Padma Shri awardee M. R. Rajagopal, the father of palliative care in India, made an impassioned appeal to improve healthcare in India, and the call was not only to the medical fraternity, but to the community at large.

The founder-chairman of Pallium India, a palliative care nongovernmental organization based in Kerala, said that though medical science has improved tremendously, statistics throw up a dismal scenario: Over 26,000 people commit suicide because of healthrelated reasons, 55 million Indians are driven below the poverty line by catastrophic health expenditure, and palliative care reaches only 2 percent of those who need it.

“We have to transform healthcare,” Dr. Rajagopal said. “We need a new normal.” And that can happen only when the community chips in, he added.

To illustrate his point, he recounted an incident that left the audience moved. Three years back on World Palliative Care Day, Pallium volunteers decided to give a treat to homebound people. They arranged an evening by the seaside. But every wheelchair-bound person needed four able-bodied men to bring them from their homes to the Shankhumugham beach by a vehicle.
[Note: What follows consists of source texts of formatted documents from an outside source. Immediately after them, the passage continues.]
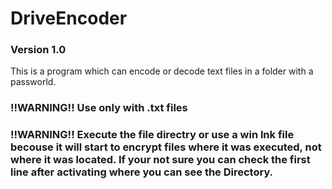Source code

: # DriveEncoder
### Version 1.0

This is a program which can encode or decode text files in a folder with a passworld.

### !!WARNING!! Use only with .txt files
### !!WARNING!! Execute the file directry or use a win lnk file becouse it will start to encrypt files where it was executed, not where it was located. If your not sure you can check the first line after activating where you can see the Directory.
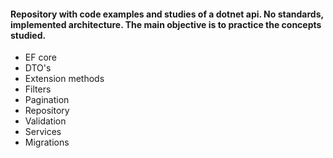 #### Repository with code examples and studies of a dotnet api. No standards, implemented architecture. The main objective is to practice the concepts studied. 
- EF core
- DTO's
- Extension methods
- Filters
- Pagination
- Repository
- Validation
- Services
- Migrations
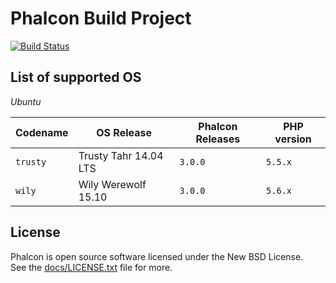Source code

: # Phalcon Build Project

[![Build Status](https://travis-ci.org/phalcongelist/packagecloud.svg?branch=master)](https://travis-ci.org/phalcongelist/packagecloud)

## List of supported OS

*Ubuntu*

| Codename  | OS Release             | Phalcon Releases | PHP version   |
| --------- | ---------------------- | ---------------- | ------------- |
| `trusty`  | Trusty Tahr 14.04 LTS  | `3.0.0`          | `5.5.x`       |
| `wily`    | Wily Werewolf 15.10    | `3.0.0`          | `5.6.x`       |

## License

Phalcon is open source software licensed under the New BSD License.<br>See the [docs/LICENSE.txt][:docs:] file for more.

[:docs:]: https://github.com/phalcongelist/packagecloud/blob/master/docs/LICENSE.txt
There were 40 such people, needing 160 volunteers. It seemed difficult, but two phone calls to local engineering colleges saw 160 young men going to various parts of Thiruvananthapuram and its suburbs and bringing people to the beach.

Dr. Rajagopal said, “A paraplegic girl with a spine injury, who doesn’t have normal sensation in the feet, said, ‘The waves touching my feet was the best experience I have had in my whole life.’ Is that healthcare? If health is physical, social and mental well-being, that's the pinnacle of healthcare. Doctors and nurses couldn't have achieved what those engineering students did.”

This thought is echoed in the Astana Declaration on Universal Health Coverage when nations got together in 2018 to come out with a pledge that “Health for all has to be health with all.” Meaning, it was important to include people in designing and controlling systems.

Dr. Rajagopal said that his organization had a foothold in 20 states, but had got there only because of the sincerity and commitment of those involved. However, this alone was not enough. “This cannot go on. If we are to make significant progress, we need you to hold our hand. We cannot afford professional managers. If we get together, we can transform India into a healthy India,” he concluded.